PASSAGE PROVIDED:
○ ○ ○

September 11, 2023

Let us remember, heal, learn, choose, and act.

Remembering

Any of us over thirty years old remembers where we were on September 11, 2001. Like our elders who remember Pearl Harbor and President Kennedy’s assassination, current generations will always be marked by that infamous day.
Evil became visible that day. We saw its face in the terrorists.
We saw its deadly scars on 2,819 innocent people and their loved ones.
We have watched its echoes across a score of years that have become more vigilant and less trusting.
Besides the victims in the Twin Towers, the Pentagon, and Shanksville, so much else died on September 11th. Innocence died; universal trust died; unconditional acceptance died. And with their loss, our national soul was put in jeopardy.

Healing
But within a few hours of the attacks, we saw the human spirit raise its head. Acts of
tremendous courage, love, support, and generosity became the new face of September 11th. A dormant patriotism was unfurled in millions of flags across America. Who will ever forget how KIND we became to one another when faced with the reality of one another’s loss.

○ ○ ○

MATERIAL PROVIDED:
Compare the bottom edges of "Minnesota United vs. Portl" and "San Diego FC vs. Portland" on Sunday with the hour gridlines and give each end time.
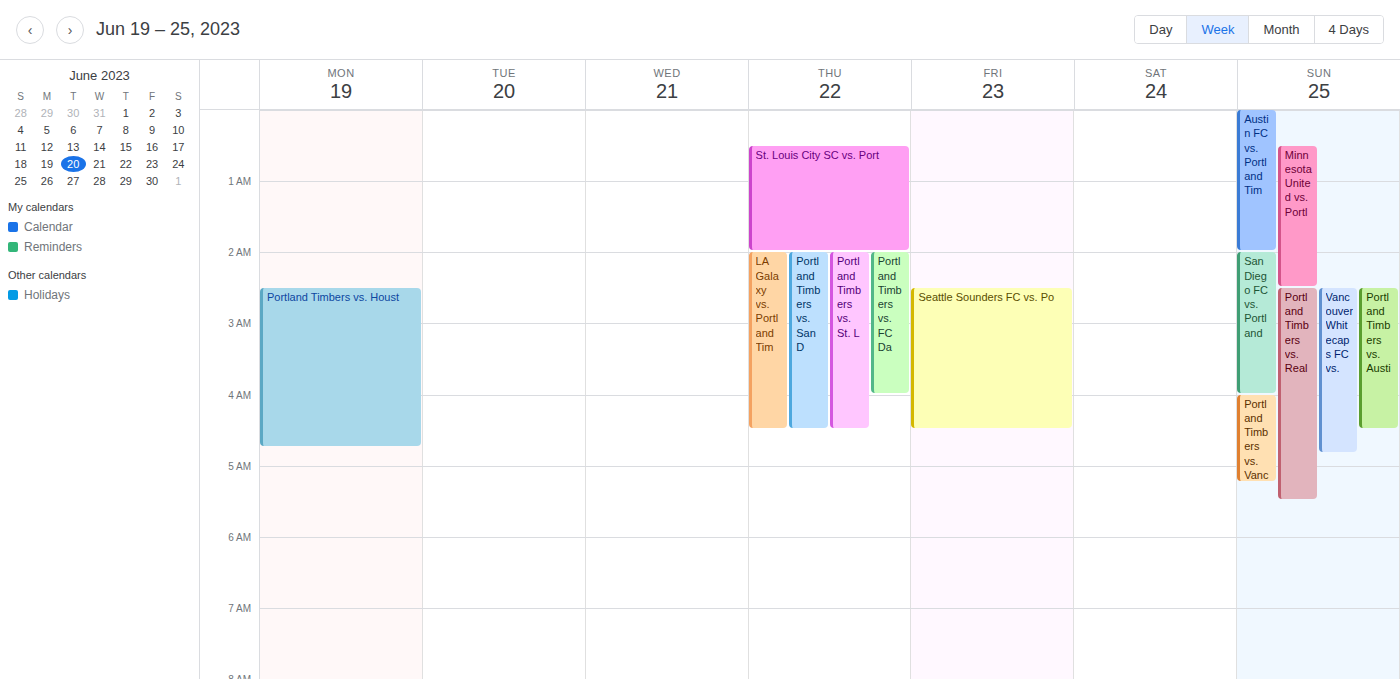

○ ○ ○

OBJECTIVES:
1. Answer these questions from the September 11 reflection:
(a) How many innocent people bore the deadly scars of that day?
(b) Which three places are named where the victims died?
(c) What was unfurled in millions of flags across America?
2. For each statement, say yes or no according to the September 11 reflection, and quote the words that settle it:
(a) Evil became visible on September 11, 2001.
(b) The human spirit showed itself only weeks after the attacks.
(c) The day is compared to Pearl Harbor and President Kennedy's assassination.

RESULTS FOR EACH TASK:
1.
(a) 2,819
(b) The Twin Towers, the Pentagon, and Shanksville
(c) A dormant patriotism

2.
(a) Yes: "Evil became visible that day."
(b) No: "But within a few hours of the attacks, we saw the human spirit raise its head."
(c) Yes: "Like our elders who remember Pearl Harbor and President Kennedy’s assassination, current generations will always be marked by that infamous day."